I'm wondering how much gain you're cranked up to? Mine is at the 7th mark(9 is Max) on my PB12-NSD.I could crank it more but I'm trying to refrain! It's not quite hitting the Music Punch the way I like!


----------



## Jre56 (Dec 29, 2010)

This is Embarrassing!!


----------



## willis7469 (Jan 31, 2014)

What level is the sub channel in the AVR?


----------



## Insearchof (Oct 21, 2014)

I run my sub at 70-75 gain, fronts set to small and the LFE anywhere between -4.5 to plus +1.5 to get the output I'm looking for based on movies vs music.
All amp gain structures are not identical.


----------



## Jre56 (Dec 29, 2010)

willis7469 said:


> What level is the sub channel in the AVR?

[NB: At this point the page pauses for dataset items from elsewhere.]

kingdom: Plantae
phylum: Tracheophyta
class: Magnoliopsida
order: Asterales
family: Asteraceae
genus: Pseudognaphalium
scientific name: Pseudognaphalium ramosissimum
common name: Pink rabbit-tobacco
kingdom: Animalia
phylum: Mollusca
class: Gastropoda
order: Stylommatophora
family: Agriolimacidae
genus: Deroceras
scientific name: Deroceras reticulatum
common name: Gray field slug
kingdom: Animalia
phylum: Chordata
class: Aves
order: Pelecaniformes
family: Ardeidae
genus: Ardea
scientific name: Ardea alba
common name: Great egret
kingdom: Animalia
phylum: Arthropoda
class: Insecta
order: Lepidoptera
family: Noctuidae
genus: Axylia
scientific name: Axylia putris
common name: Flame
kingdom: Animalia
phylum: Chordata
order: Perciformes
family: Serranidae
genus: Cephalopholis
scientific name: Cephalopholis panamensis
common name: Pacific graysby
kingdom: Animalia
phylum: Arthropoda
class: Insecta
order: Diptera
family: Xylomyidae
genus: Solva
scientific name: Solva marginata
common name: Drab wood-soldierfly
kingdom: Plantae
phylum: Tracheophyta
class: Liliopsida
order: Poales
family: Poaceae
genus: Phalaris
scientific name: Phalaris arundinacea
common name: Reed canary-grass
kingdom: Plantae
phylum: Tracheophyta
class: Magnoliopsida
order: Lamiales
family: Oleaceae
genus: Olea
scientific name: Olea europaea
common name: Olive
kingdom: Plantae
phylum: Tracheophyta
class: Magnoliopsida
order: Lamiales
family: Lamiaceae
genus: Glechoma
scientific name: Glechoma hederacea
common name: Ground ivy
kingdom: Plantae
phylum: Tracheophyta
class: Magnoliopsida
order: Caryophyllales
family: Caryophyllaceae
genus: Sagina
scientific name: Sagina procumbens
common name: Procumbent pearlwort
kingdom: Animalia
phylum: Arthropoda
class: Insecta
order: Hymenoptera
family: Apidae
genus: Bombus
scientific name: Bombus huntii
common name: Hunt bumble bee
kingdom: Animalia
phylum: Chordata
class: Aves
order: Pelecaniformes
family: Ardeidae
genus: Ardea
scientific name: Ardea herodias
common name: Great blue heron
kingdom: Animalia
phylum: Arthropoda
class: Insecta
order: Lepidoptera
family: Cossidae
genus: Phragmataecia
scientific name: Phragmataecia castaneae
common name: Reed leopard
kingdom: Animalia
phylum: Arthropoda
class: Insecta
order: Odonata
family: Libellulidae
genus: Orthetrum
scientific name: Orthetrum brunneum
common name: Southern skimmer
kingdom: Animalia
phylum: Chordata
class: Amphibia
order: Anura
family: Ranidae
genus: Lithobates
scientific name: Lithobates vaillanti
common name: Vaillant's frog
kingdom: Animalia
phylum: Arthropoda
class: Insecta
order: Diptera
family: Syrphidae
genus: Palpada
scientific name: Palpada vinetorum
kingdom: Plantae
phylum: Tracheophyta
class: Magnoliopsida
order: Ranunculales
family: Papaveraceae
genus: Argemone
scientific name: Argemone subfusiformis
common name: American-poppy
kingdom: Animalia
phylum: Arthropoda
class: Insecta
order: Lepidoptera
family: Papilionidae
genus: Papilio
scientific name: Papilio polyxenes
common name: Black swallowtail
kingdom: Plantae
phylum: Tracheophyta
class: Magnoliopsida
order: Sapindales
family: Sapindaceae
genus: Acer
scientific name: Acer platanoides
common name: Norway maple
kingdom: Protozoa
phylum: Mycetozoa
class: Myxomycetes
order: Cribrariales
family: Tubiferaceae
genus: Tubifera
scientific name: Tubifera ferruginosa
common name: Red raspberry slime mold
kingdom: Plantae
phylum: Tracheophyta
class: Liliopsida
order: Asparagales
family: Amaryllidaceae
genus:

That's a Good question! I did set the Max Volume for my Sub but I can't remember what it was & for some unknown reason once you set it you can't go back in to see what the previous setting was! I have a Pioneer Elite.


----------



## willis7469 (Jan 31, 2014)

I have a pioneer 1019ahk in my bedroom. If I push the "receiver " button in the bottom right corner, then the channel level button(number 0) it will scroll through the channels and you can adjust from there. I think the pioneer saves the new setting after power down. My onkyo requires being in the setup menu. Fwiw, my subs(3) gain controls are at about 1/3 of their value. This yields 75db individually, and between 80 and 82 combined. The sub level in the avr is at -9. I (like this better at -7) This works good because I usually need to trim the sub level up for music, and this keeps me from going into the +. The reason not to go + is basically it can introduce distortion into the signal.


----------